I’m surprised I haven’t posted this one before because it’s a staple slow cooker recipe in our house. Chicken Pot Pie is my FAVORITE meal and I love this tangy twist on the original. The biscuits on top are fluffy from being steamed in the slow cooker and add a great touch to this meal. Sure to be a crowd pleaser! Recipe from “Betty Crocker’s Slow Cooker Cookbook.”
-1 envelope (.87-1.2 oz) chicken gravy mix
-1 can (10.5 oz) condensed chicken broth (my can was 14.5 oz and I threw it all in)
-1 pound skinless, boneless chicken breasts, cut into 1” pieces
-1 bag (16 oz) frozen stew vegetables, thawed and drained (I throw in frozen mixed veggies, not thawed :)
-1 jar (4 oz) sliced mushrooms, drained (optional)
-1/2 cup sour cream
-1 Tbsp flour
-1 1/2 cups Bisquick Original
-4 medium green onion, chopped (optional)
-1/2 cup milk
-1 cup frozen green peas, thawed (I threw mine in frozen, surprise)
1. Mix gravy mix and broth in slow cooker until smooth.

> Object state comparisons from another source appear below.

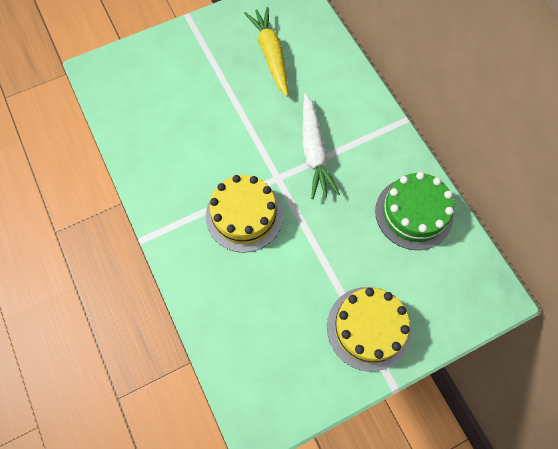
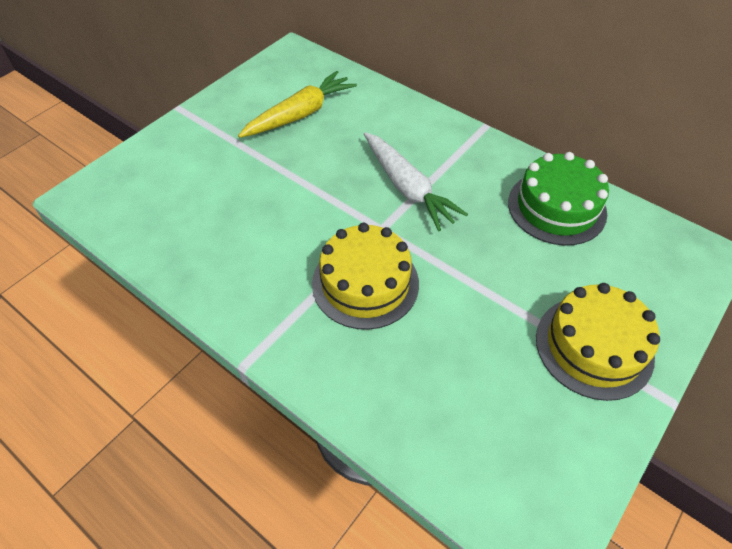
camera: 25 degrees left, 15 degrees down
(271, 55) = (300, 114): yellow carrot -> yellow carrot turned 90 degrees clockwise

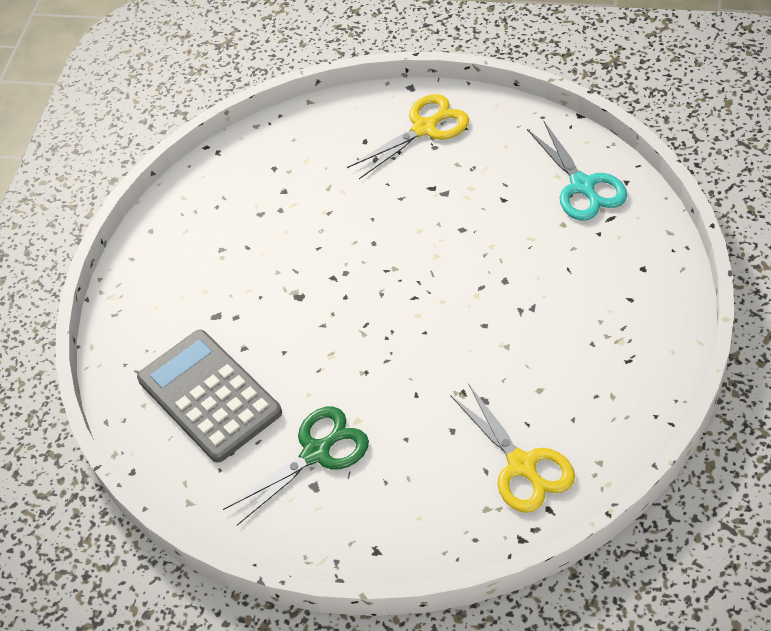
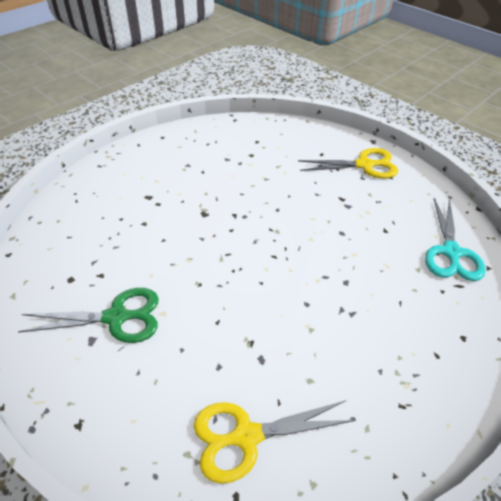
camera: 25 degrees right, 5 degrees down
(209, 396) = (96, 238): grey calculator -> none
(522, 465) = (246, 436): yellow scissors -> yellow scissors turned 75 degrees clockwise

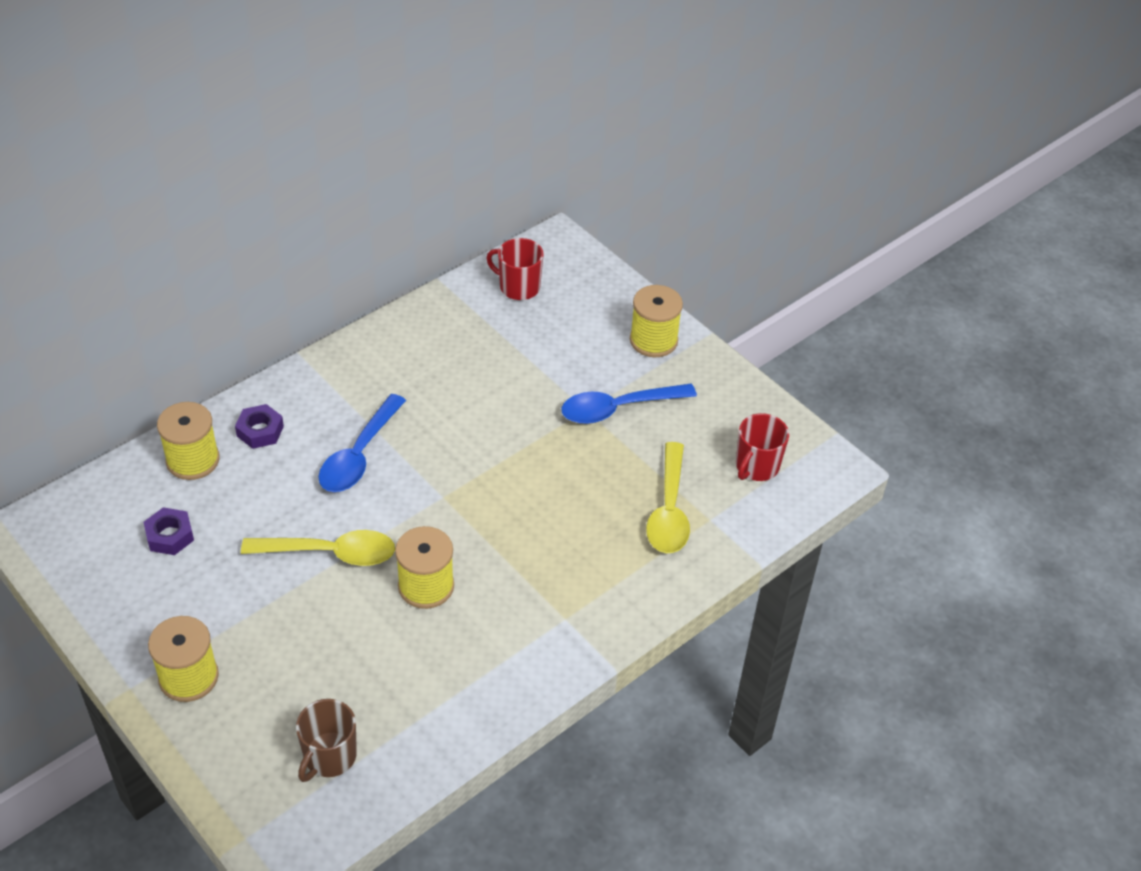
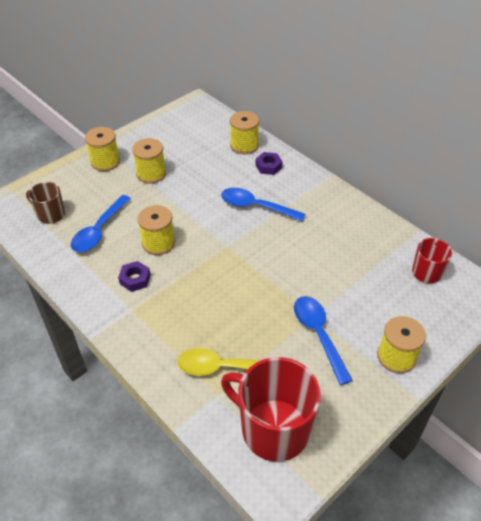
camera: 90 degrees right, 0 degrees up
(170, 536) = (193, 145): purple nut -> purple nut (135, 279)
(242, 600) = (151, 174): none -> yellow spool
(330, 553) = (182, 202): yellow spoon -> none
(384, 674) = (99, 230): none -> blue spoon
(756, 466) = (273, 429): red mug -> red mug, size x1.87

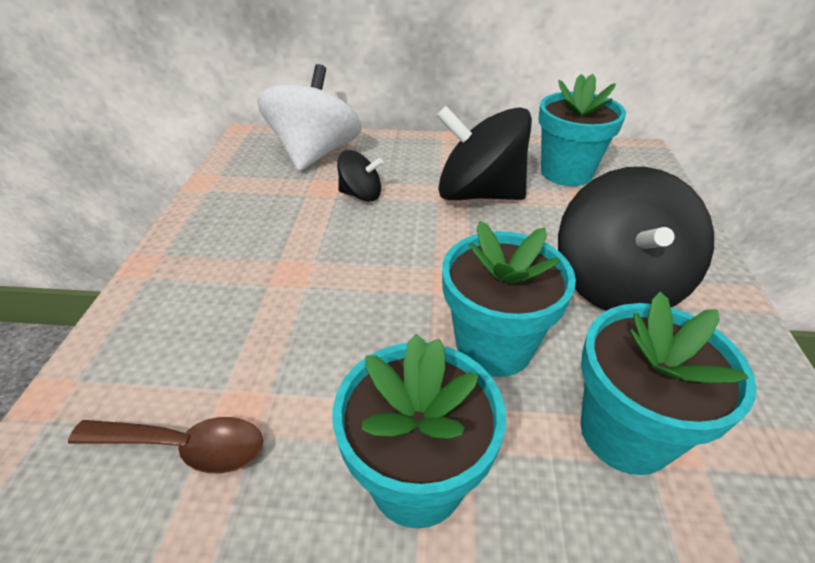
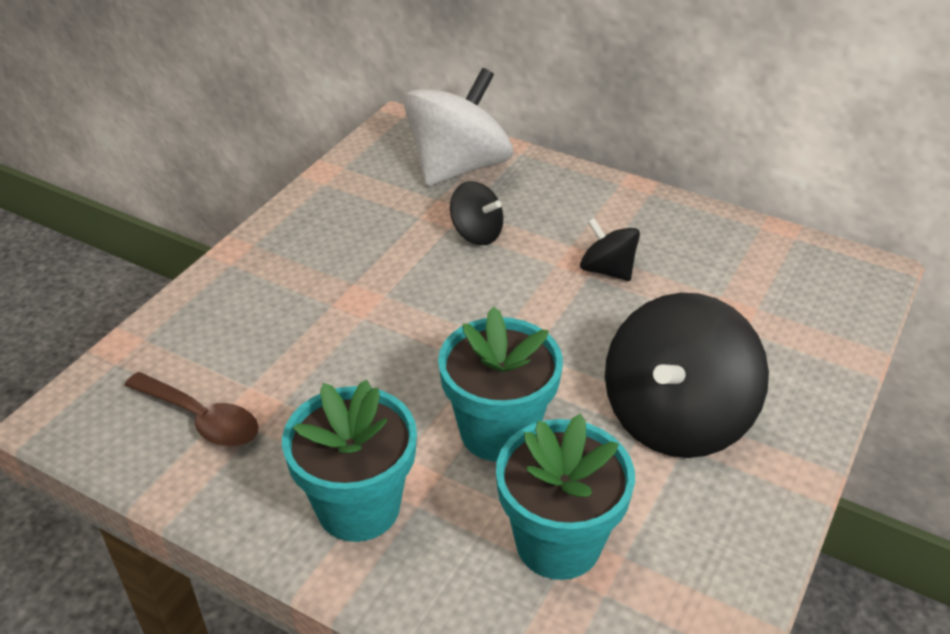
camera: 25 degrees right, 0 degrees up
(478, 194) = (607, 270): black spinning top -> black spinning top, size x0.50
(566, 172) = (738, 273): turquoise flower pot -> none

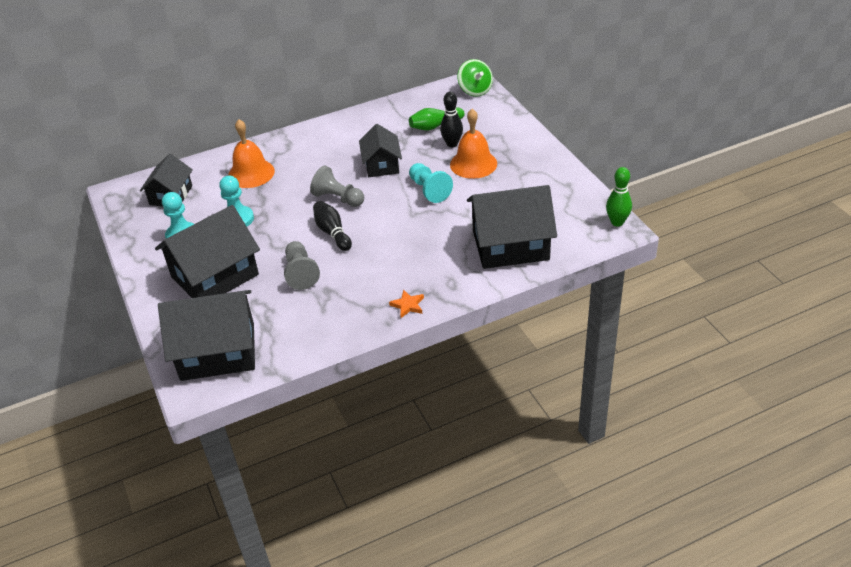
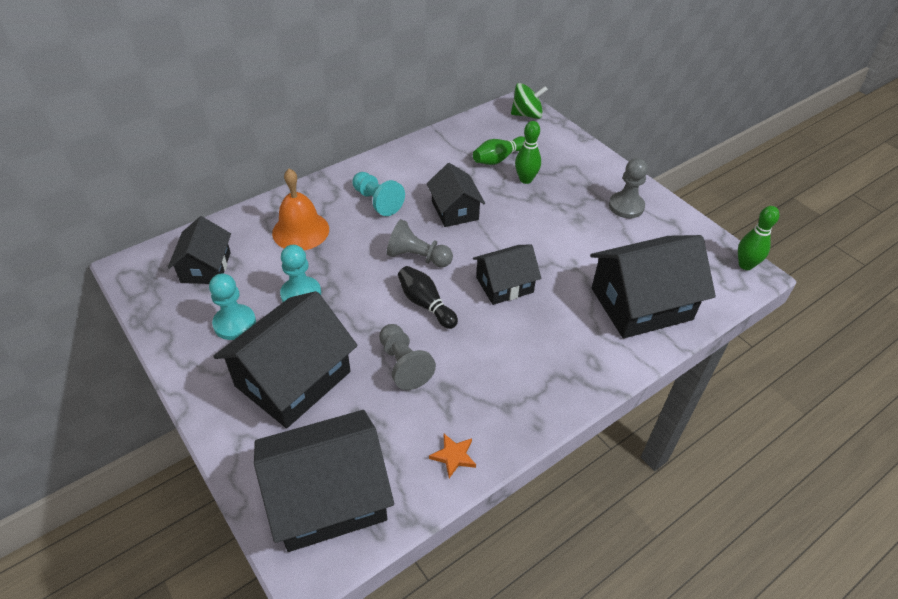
camera: 15 degrees left, 5 degrees up
(401, 223) = (504, 285): none -> black house
(408, 305) = (552, 398): orange star -> orange star (453, 456)
(429, 190) = (521, 239): turquoise pawn -> turquoise pawn (377, 201)
(452, 144) = (526, 179): black bowling pin -> green bowling pin
(473, 164) = (559, 202): orange bell -> none
(475, 90) = (527, 114): green spinning top -> green spinning top turned 60 degrees counterclockwise
(532, 170) = (626, 206): none -> grey pawn

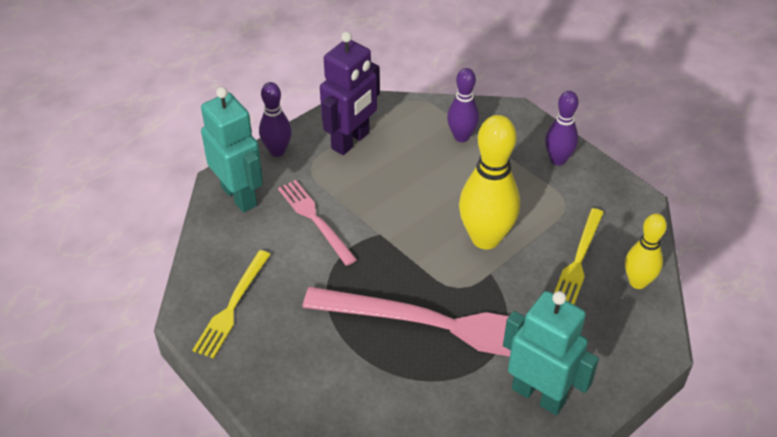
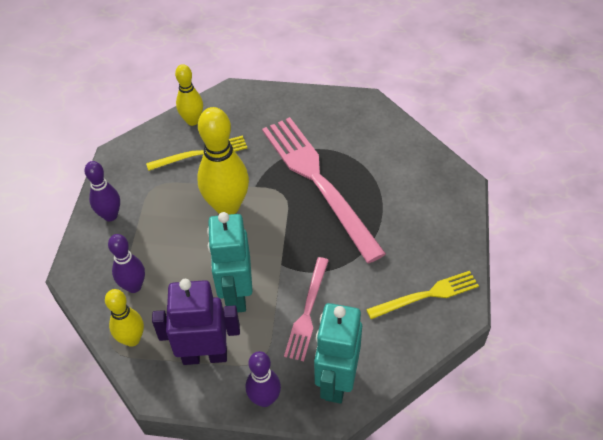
camera: 130 degrees left, 5 degrees up
(412, 113) = (132, 339): none -> yellow bowling pin
(539, 395) = (318, 117): turquoise robot -> turquoise robot (236, 294)

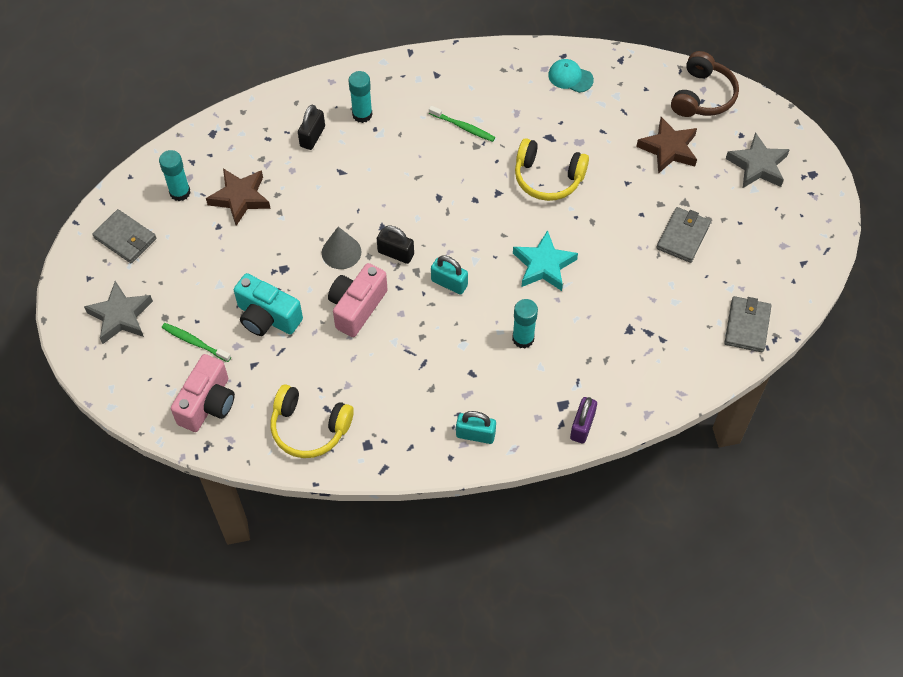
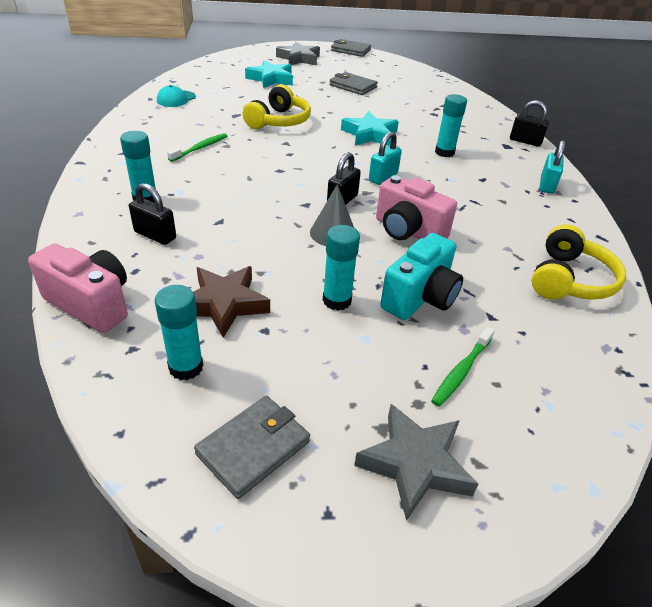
camera: 85 degrees left, 20 degrees down
(208, 404) = (559, 365): pink camera -> pink camera (91, 304)
(255, 264) = (337, 300): none -> turquoise glue stick
(582, 426) = (525, 141): purple padlock -> black padlock
(668, 149) = (271, 79): brown star -> turquoise star
(702, 96) = (228, 63): brown headphones -> none
(747, 326) = (430, 80): grey wallet -> grey wallet (350, 50)

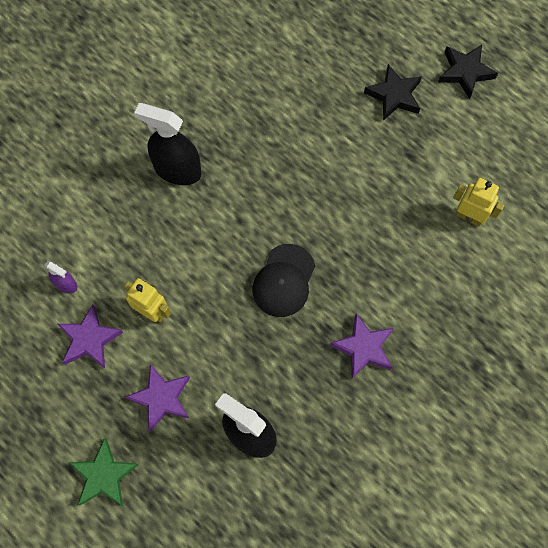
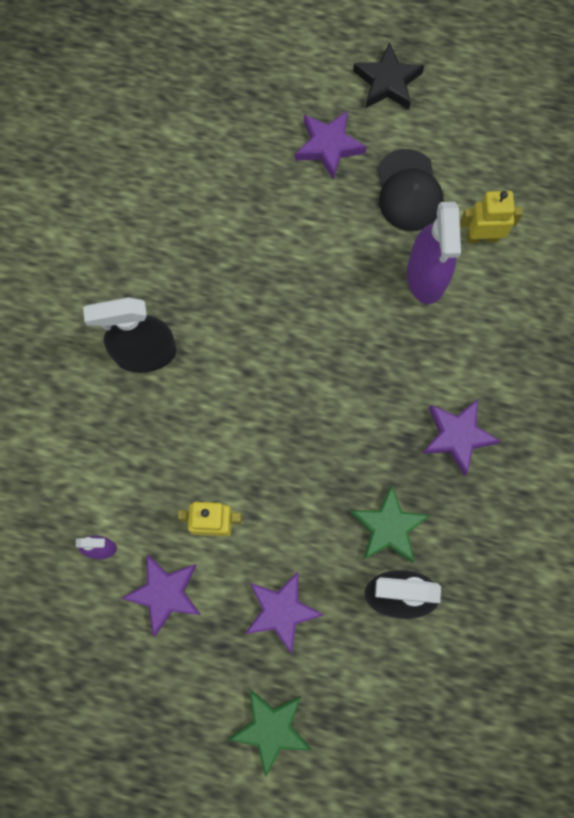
camera: 30 degrees left, 5 degrees up
(273, 384) = (388, 527): none -> green star
(284, 281) = (333, 411): black cap -> black cap (409, 191)
(394, 95) = (328, 146): black star -> purple star
(410, 222) = (426, 276): none -> purple spray bottle

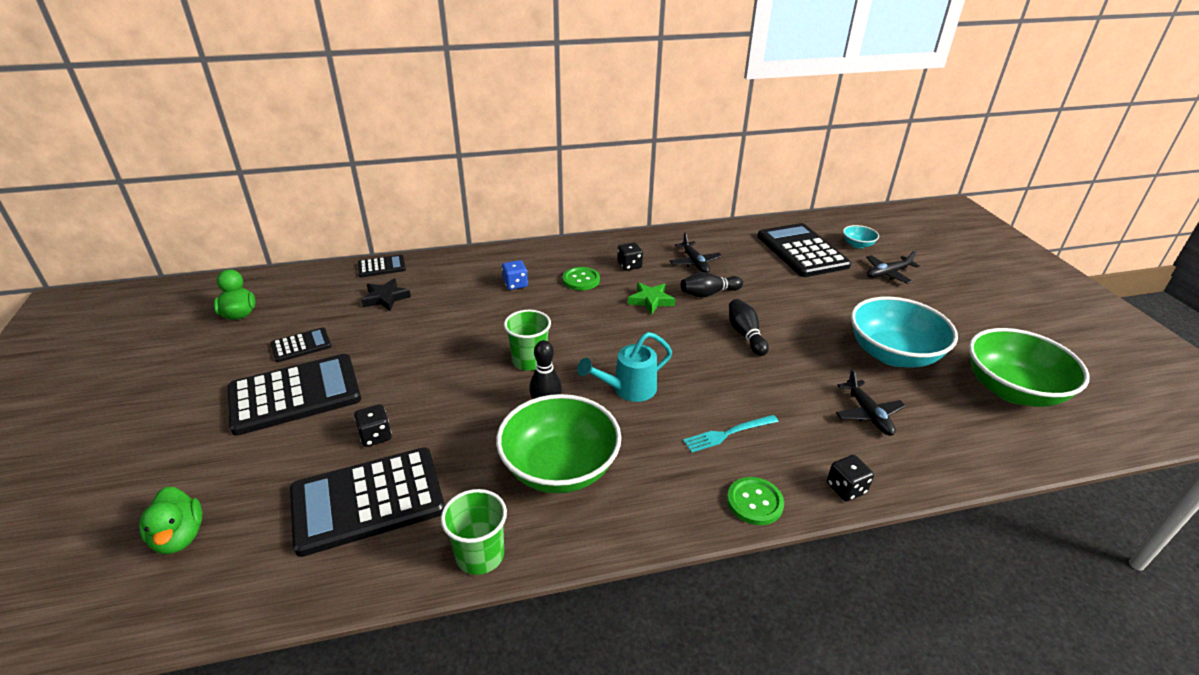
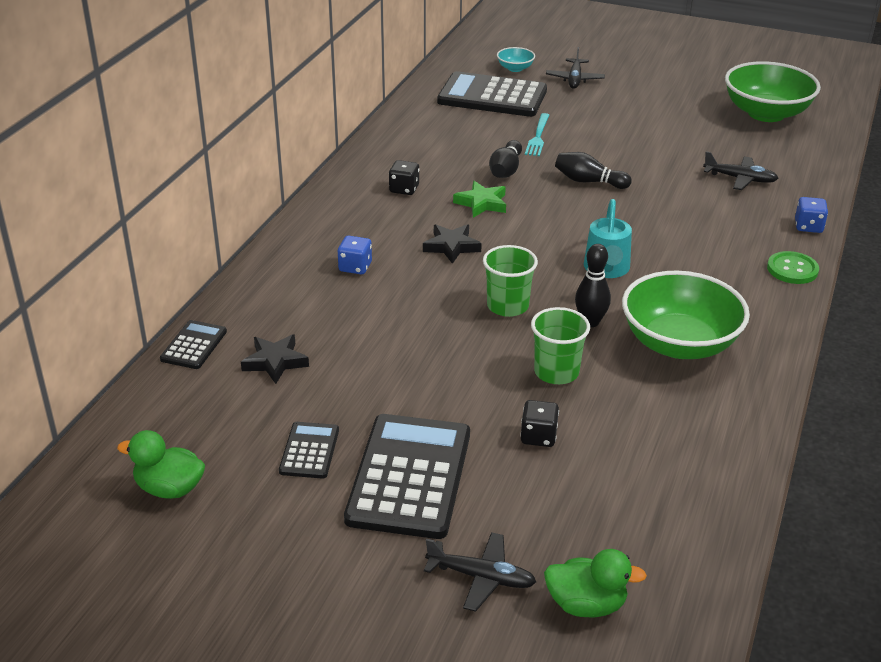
camera: 55 degrees left, 0 degrees up
(368, 500) = (632, 465): black calculator -> none
(480, 555) = (750, 420): green cup -> green cup (556, 372)
(580, 310) = (451, 246): none -> black star
(581, 280) = (396, 226): green button -> none
(695, 263) = (444, 154): black plane -> black plane (481, 577)
(728, 434) = (708, 247): turquoise fork -> turquoise fork (538, 137)
(846, 488) = (808, 226): black dice -> blue dice
(893, 354) = (682, 133): turquoise bowl -> none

Stir in chicken, stew vegetables and mushrooms.
2. Cover and cook on low heat setting about 4 hours or until chicken is tender.
3. Mix sour cream and flour. Stir sour cream mixture into chicken mixture. Cover and cook on high heat setting 20 minutes.
4. Mix baking mix and onions; stir in milk just until moistened. Stir in peas. Drop by rounded tablespoonfuls onto chicken-vegetable mixture.
5. Cover and cook on high heat setting 45 to 50 minutes or until toothpick inserted in center of topping comes out clean. Serve immediately.